Cet ouvrage ne concerne pas l'histoire des psychoses, mais bien l'avenir de la psychiatrie médicale concernant ces pathologies qui touchent un peu plus de 3% de la population. Pour les esprits curieux de cerner et distinguer ces psychoses, le DSM comme la CIM s'avèrent particulièrement décevants. Aucune de ces classifications ne cherche à définir des entités morbides naturelles, c.-à-d. des maladies. Il ne s'agit que de regroupements symptomatiques obtenus par consensus d'un collège d'experts. En l'absence d'une classification étiologique ou physiopathologique, cette approche est un pis aller acceptable, puisqu'il permet d'adopter un langage commun et donc l'accumulation d'une base de connaissance empirique.
Paradoxalement bien qu'une insatisfaction soit perceptible, tout le monde semble se satisfaire de ces définitions, et la recherche d'une classification naturelle est curieusement devenue marginale, générant au mieux indifférence ou incrédulité. Et pourtant ...
Dans la nuit du 12 au 13 août 1961, le mur "de la honte" isole Karl Leonhard, le maître de l'Hôpital de la Charité de Berlin Est, privant l'Ouest de sa classification des psychoses, la plus proche d'une classification naturelle. Heureusement, tout n'est pas perdu. Angst à Zurich et Perris à Umea, grands adeptes de Leonhard, répliquent les résultats obtenus sur les troubles bipolaires et unipolaires de l'humeur et savent convaincre les pays de l'Ouest de la pertinence d'une telle séparation. Mais l'oeuvre ne se limite pas à cela ! Leonhard n'isole pas moins de 35 formes différentes, classées en 5 familles dont le pronostic reste très distinct : les psychoses maniaco-dépressives, les dépressions et les manies unipolaires, les psychoses cycloïdes, les schizophrénies non-systématisées et les schizophrénies systématisées. Il montre en plus que leur charge héréditaire varie de 1 à 15. Ses successeurs confirment et étendent ces premières observations. Actuellement la somme des cohortes dépasse allègrement les 6000 patients, avec pour certaines études un suivi prospectif de plus de 30 ans, permettant d'assurer la robustesse du diagnostic sur la vie entière du patient et non pas sur un épisode pathologique comme le permettent les classifications actuelles.
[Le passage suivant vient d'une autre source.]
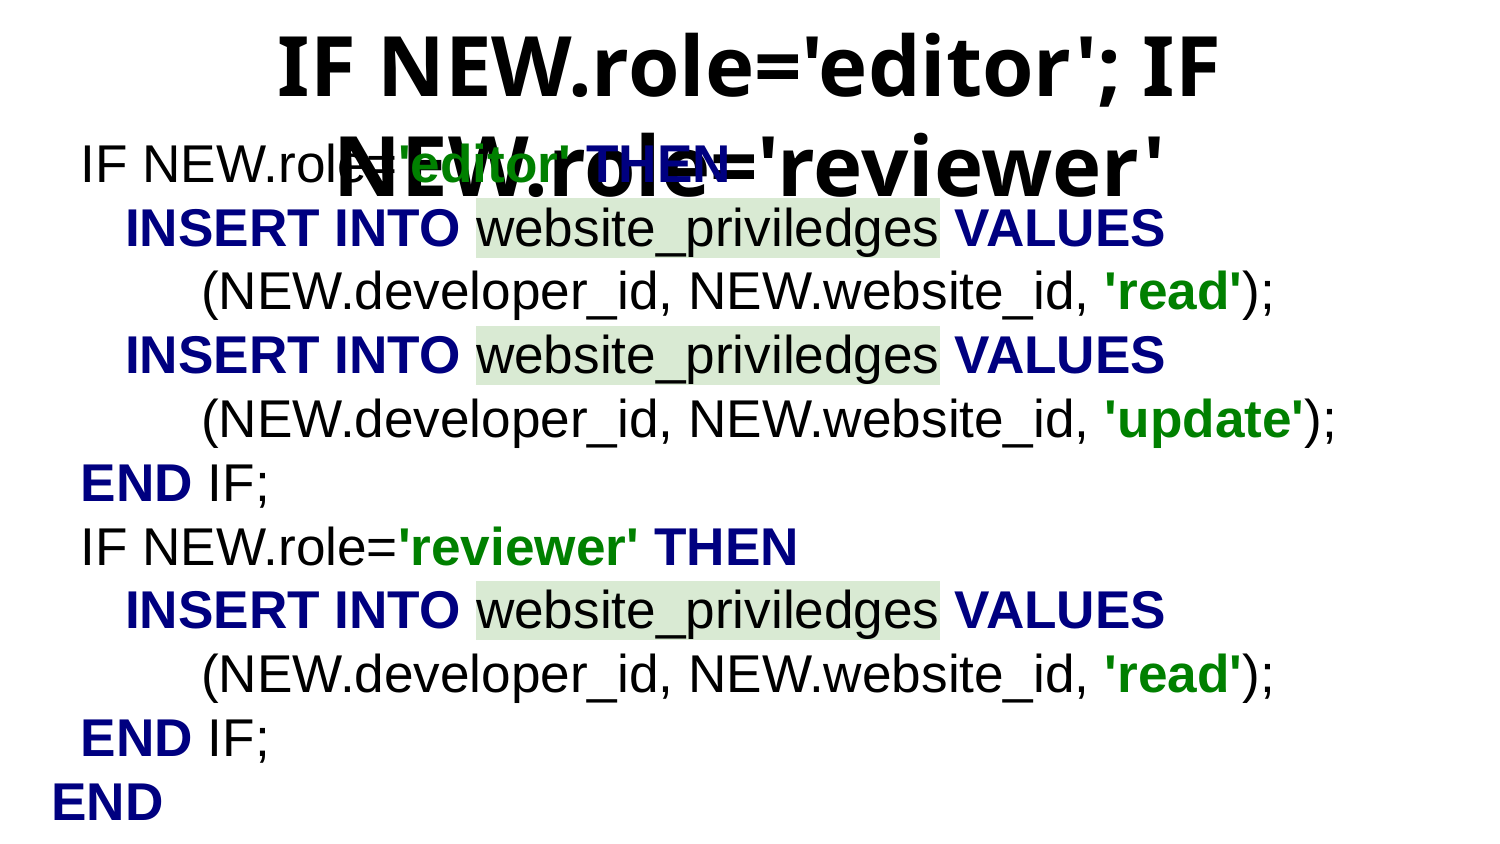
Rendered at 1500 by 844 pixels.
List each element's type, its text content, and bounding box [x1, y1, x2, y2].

list IF NEW.role='editor' THEN INSERT INTO website_priviledges VALUES (NEW.developer_id, NEW.website_id, 'read'); INSERT INTO website_priviledges VALUES (NEW.developer_id, NEW.website_id, 'update'); END IF; IF NEW.role='reviewer' THEN INSERT INTO website_priviledges VALUES (NEW.developer_id, NEW.website_id, 'read'); END IF; END [36, 114, 1500, 844]
title IF NEW.role='editor'; IF NEW.role='reviewer' [0, 0, 1500, 115]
Il est curieux que les chercheurs ne se soient pas emparés de cet instrument. C'est tout particulièrement vrai pour la recherche en génétique. En effet, certaines formes, comme la catatonie périodique sont particulièrement chargées sur le plan héréditaire, alors que d'autres, telles les schizophrénies systématisées ne le sont pas du tout. Ces dernières sont en revanche chargées en événements ontogéniques.
Appliqués à la clinique, les tableaux définis par Leonhard sont la plupart du temps d'une remarquable pertinence, et le plus souvent aisés à reconnaître. Ils ont l'avantage d'établir un pronostic plus fiable, et d'ouvrir sur des prises en charge thérapeutiques plus adaptées. Ainsi, les psychoses cycloïdes que nous reconnaissons souvent comme des schizophrénies dans les classifications actuelles, ont un excellent pronostic et ne relèveraient pas systématiquement d'un traitement neuroleptique au long cours. Inversement certaines schizophrénies non-systématisées débutent par une bouffée délirante et mériteraient d'être traitées non pas quelques mois ou années au delà de l'épisode, mais à vie pour éviter une évolution défavorable. Enfin, la plupart des schizophrénies systématisées, de mauvais pronostic sont souvent résistantes aux thérapeutiques actuelles.
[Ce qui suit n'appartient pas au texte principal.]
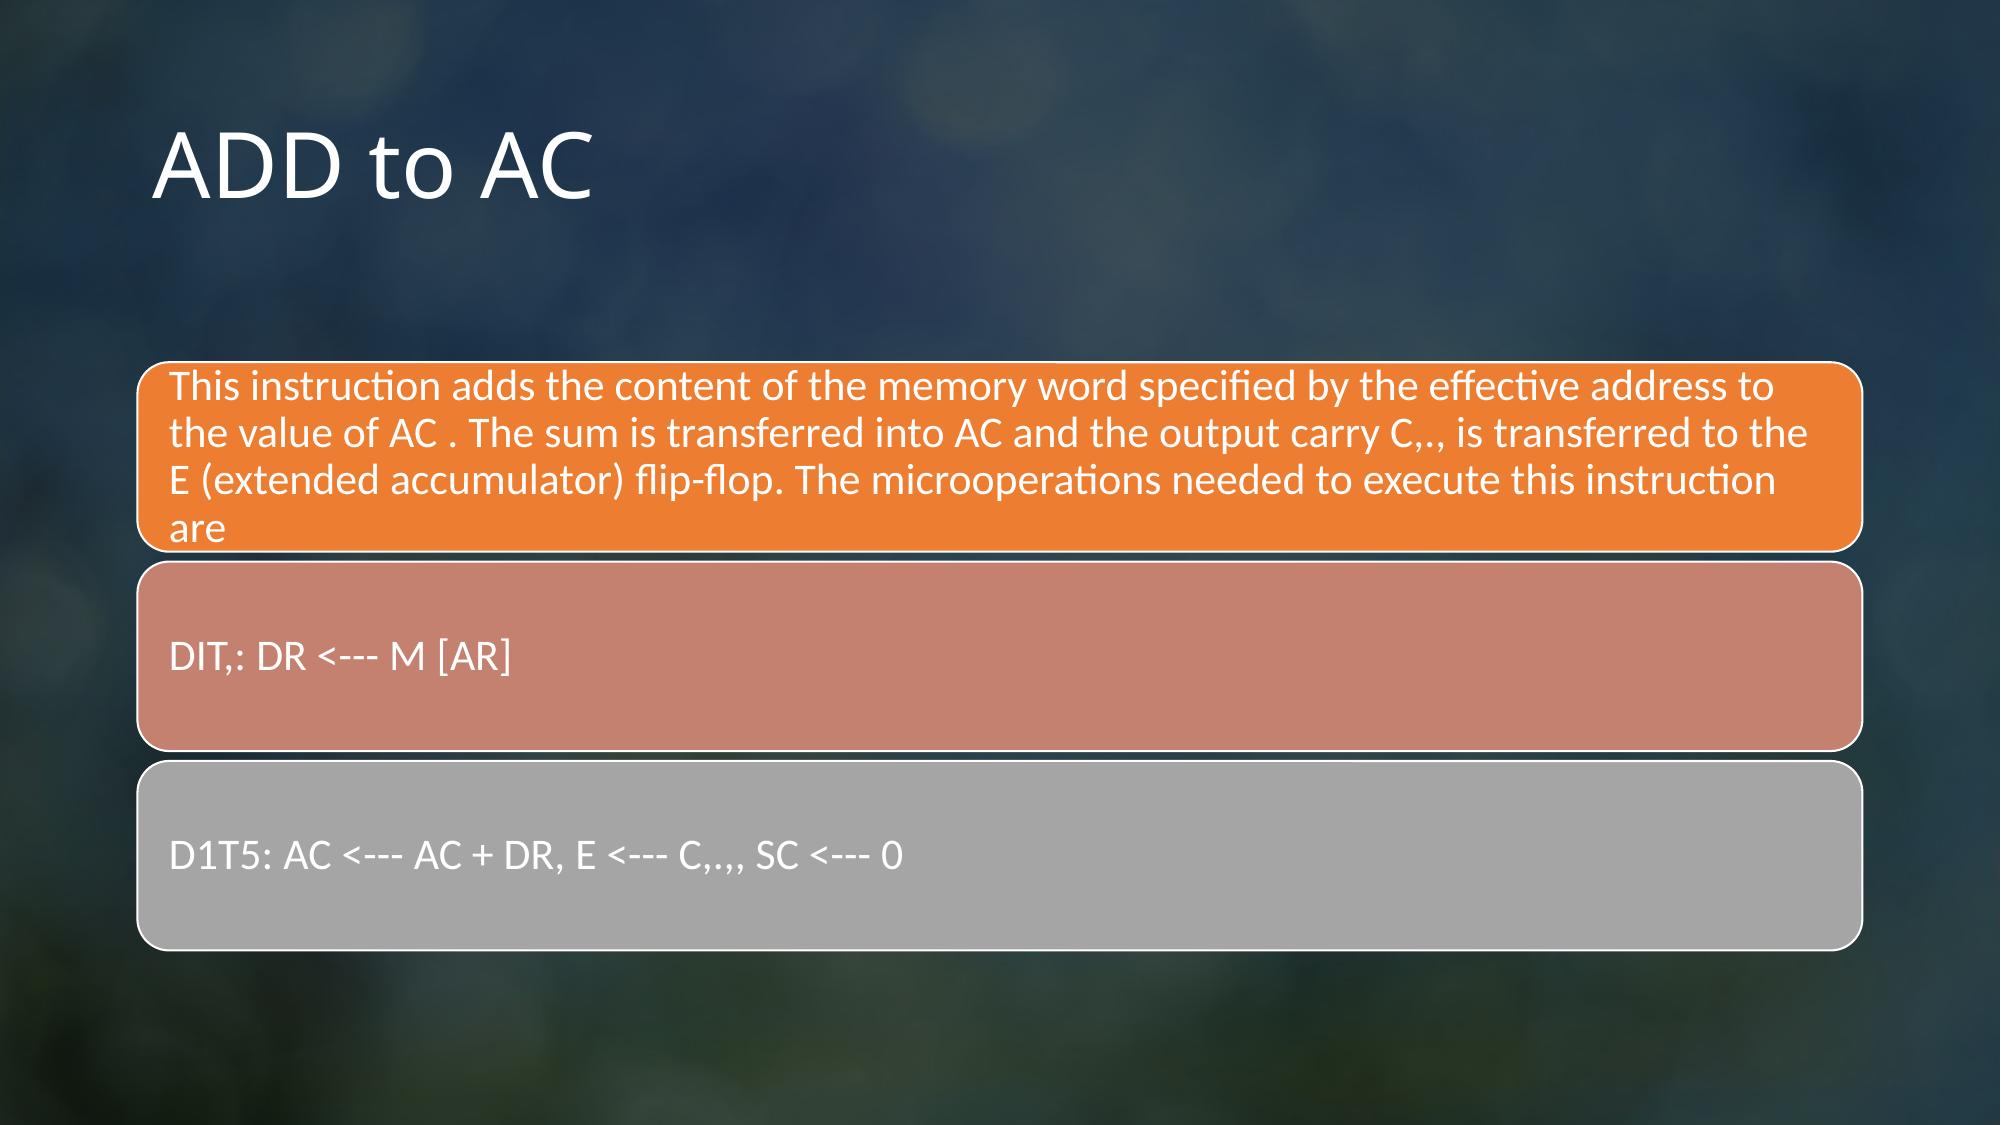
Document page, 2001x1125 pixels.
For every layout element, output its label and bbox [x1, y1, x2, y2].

picture [0, 0, 2000, 1125]
list [137, 299, 1863, 1014]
Ce livre est une introduction destinée à faire connaître aux psychiatres français les bases de ce joyau de la psychopathologie clinique ainsi que les différentes découvertes fondamentales et pratiques qui en découlent. Puissent les esprits curieux être interpellés et se saisir de cet instrument remarquable tant dans la pratique clinique que dans la recherche.